Abstract
Cancer has eventually stepped into the molecular insights focussing on the development of new generation of anticancer drugs especially of natural origin and its analogues with less or no toxicity issues and targeting specific molecular signalling pathways. In various therapeutic areas, numerous natural products and their derivatives have been effectively used to treat many human diseases or disorders. Chalcones, as metabolic precursors of some flavonoids and isoflavonoids have a structure of open chain flavonoids (1,3-diaryl-2-propen-1-ones) present in fruits and vegetables, possessing a broad range of biological activities including cancer chemotherapeutic and chemopreventive property. The anticancer properties of chalcones have been improved by substituting aryl rings (e.g. methoxy substitution on both aryl rings A and B) and introducing heterocyclic moieties.
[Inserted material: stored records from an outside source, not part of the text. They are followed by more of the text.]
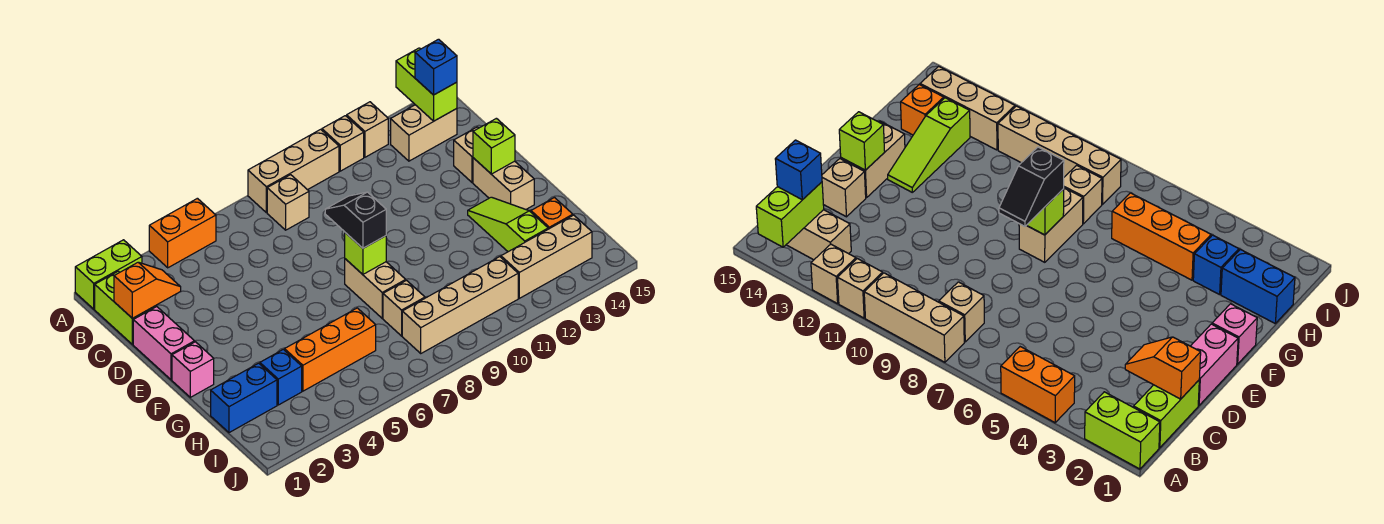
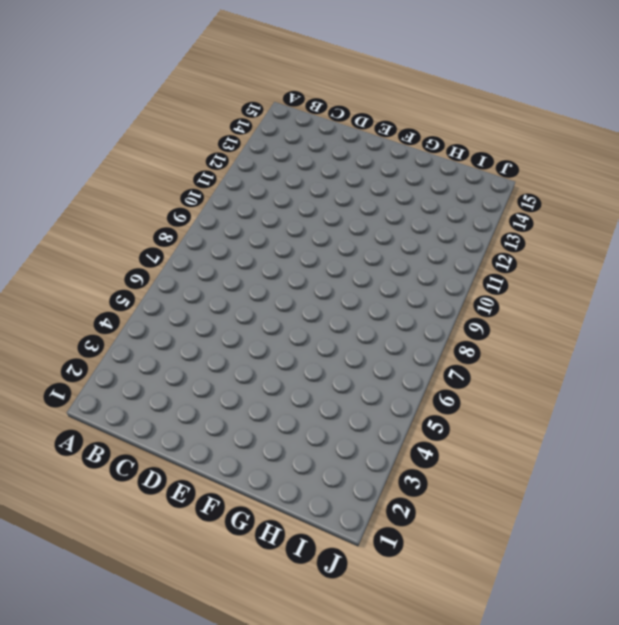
none -> lime 1x2 brick [75,240,142,309]
none -> orange 1x2 brick [149,198,216,268]
none -> tan 1x3 brick [248,129,339,213]

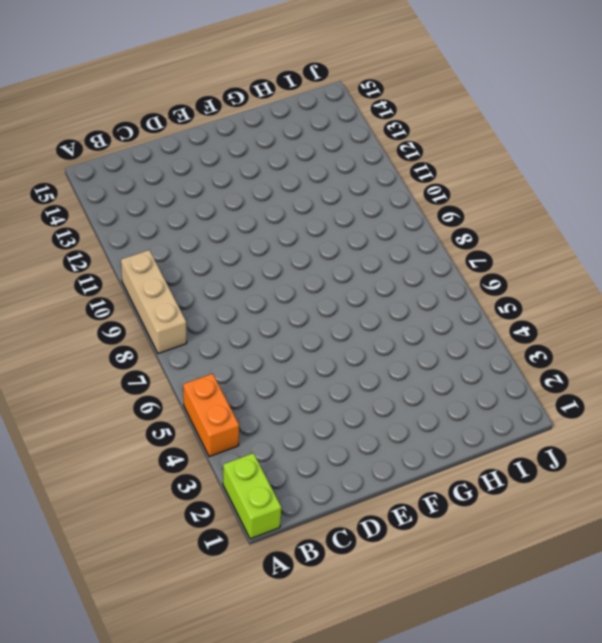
none -> tan 1x1 brick [322,116,364,171]
none -> tan 1x1 brick [347,102,388,157]
none -> lime 1x2 brick [95,271,156,345]

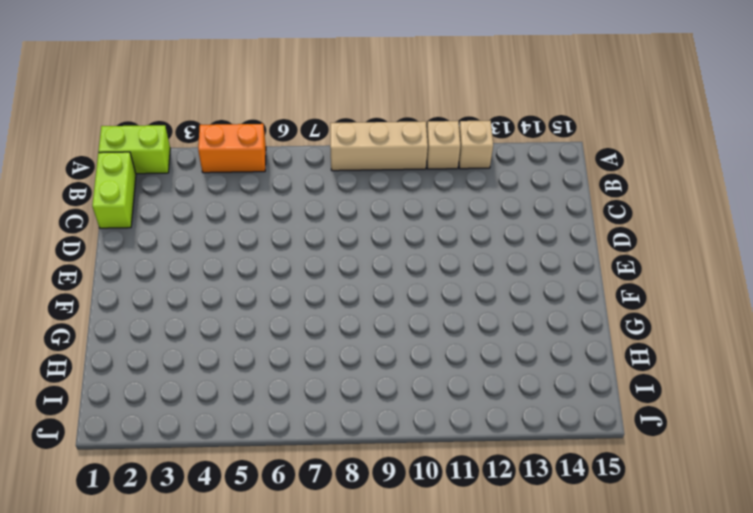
none -> tan 1x1 brick [267,175,309,230]
none -> tan 1x2 brick [391,105,457,161]
none -> pink 1x2 brick [133,307,195,380]

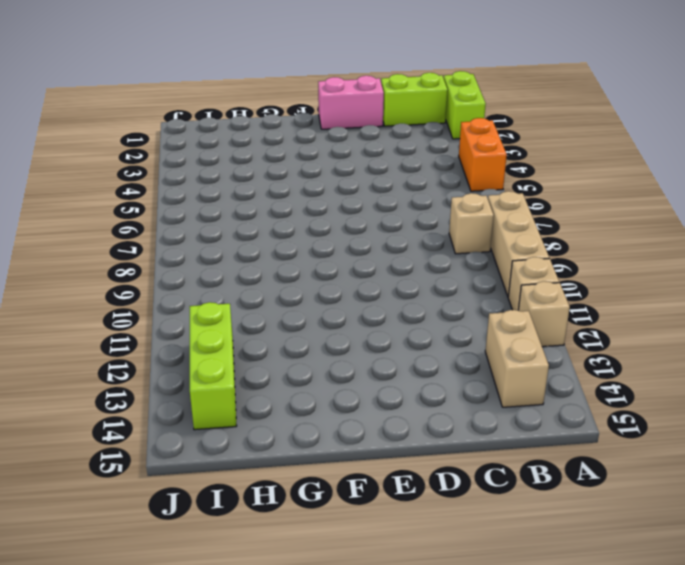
lime 1x3 brick [190,302,237,430] -> tan 1x3 brick [501,215,592,298]
none -> tan 1x1 brick [454,127,478,183]
none -> tan 1x2 brick [473,158,534,209]
none -> pink 1x1 brick [172,342,214,397]

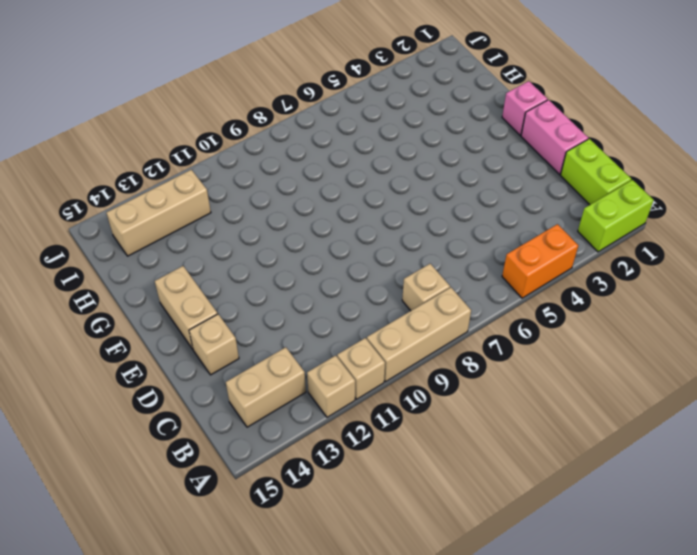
none -> tan 1x2 brick [345,259,406,318]
none -> lime 1x3 slope [468,197,548,252]
none -> blue 1x2 brick [211,363,277,433]

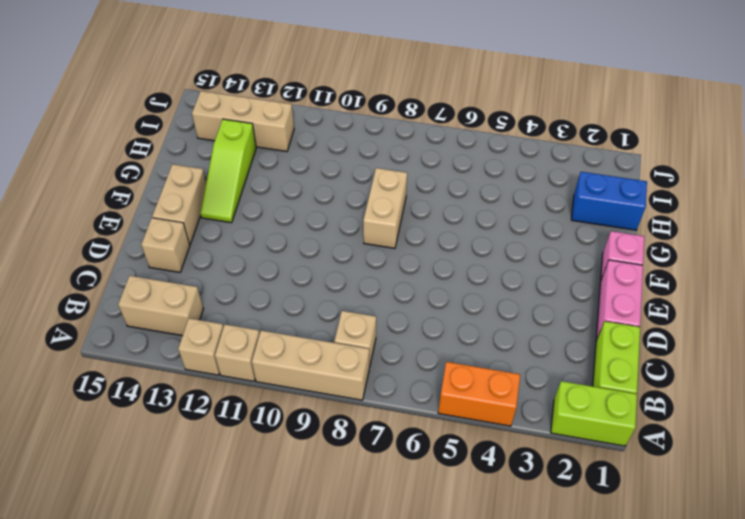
none -> blue 1x1 brick [260,349,302,405]
none -> orange 1x3 brick [285,308,376,391]
none -> tan 1x1 brick [383,281,425,336]

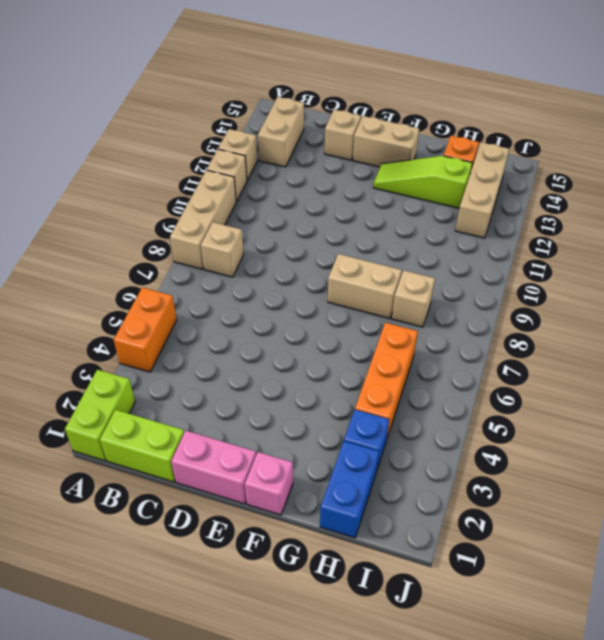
none -> tan 1x4 brick [402,257,518,353]
none -> lime 1x2 brick [396,48,457,121]
none -> orange 1x2 slope [114,262,181,318]

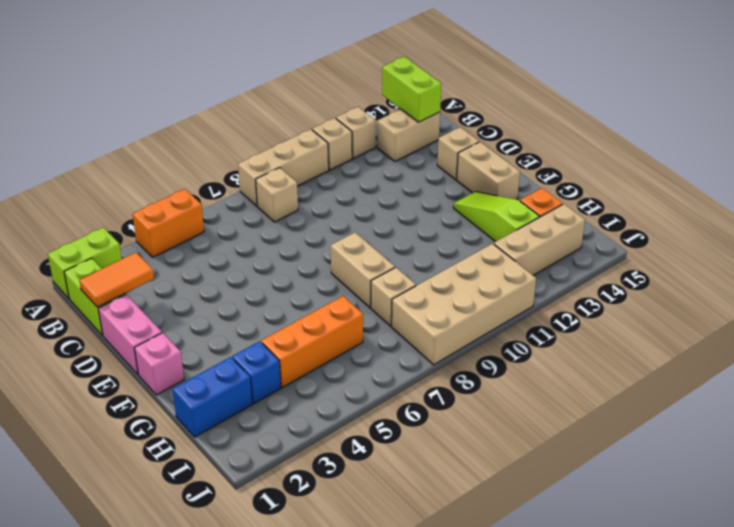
orange 1x2 tile [79,252,154,307] -> orange 1x2 slope [114,262,181,318]
tan 2x4 brick [392,244,536,365] -> tan 1x4 brick [402,257,518,353]
none -> lime 1x1 brick [473,118,515,174]
none -> lime 1x1 brick [345,233,386,274]
none -> blue 1x1 brick [415,39,457,95]

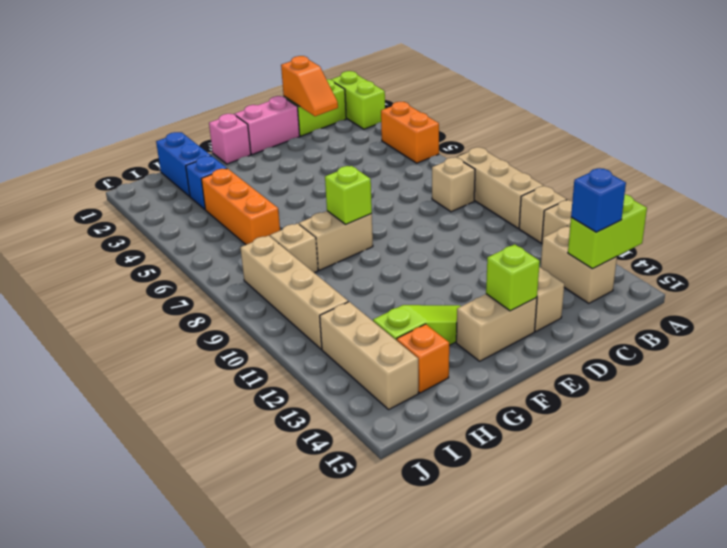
none -> black 1x2 slope [325,192,386,248]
Hybridization with other pharmacologically important moieties (benzodiazepines, benzothiazoles, imidazolones etc.) by taking the help of SAR (structure-activity relationship) studies with much ease in preparation and oral administration ultimately has made chalcone a safe therapeutic agent. Some clinical trials revealed that these compounds did not cause toxicity and are present in plasma at optimum concentrations. Nowaday’s several chalcones are also used in cosmetic formulations and in food additives which could further be utilized for its chemopreventive potential. This book chapter briefly summarizes the demanding efforts made in the development of novel anticancer chalcones recorded in recent literatures with focussed cancer targets as well as presents an outline of the patents published in recent decades.
Keywords: Angiogenesis, antiproliferative, apoptosis, cancer, cell cycle arrest, cell line, chalcone, chalcone derivatives, chemoprevention, cytotoxicity, heterocyclic chalcone derivatives, IC50, metastasis, NFκB, p53, p21, p23, TRIAL, tumor.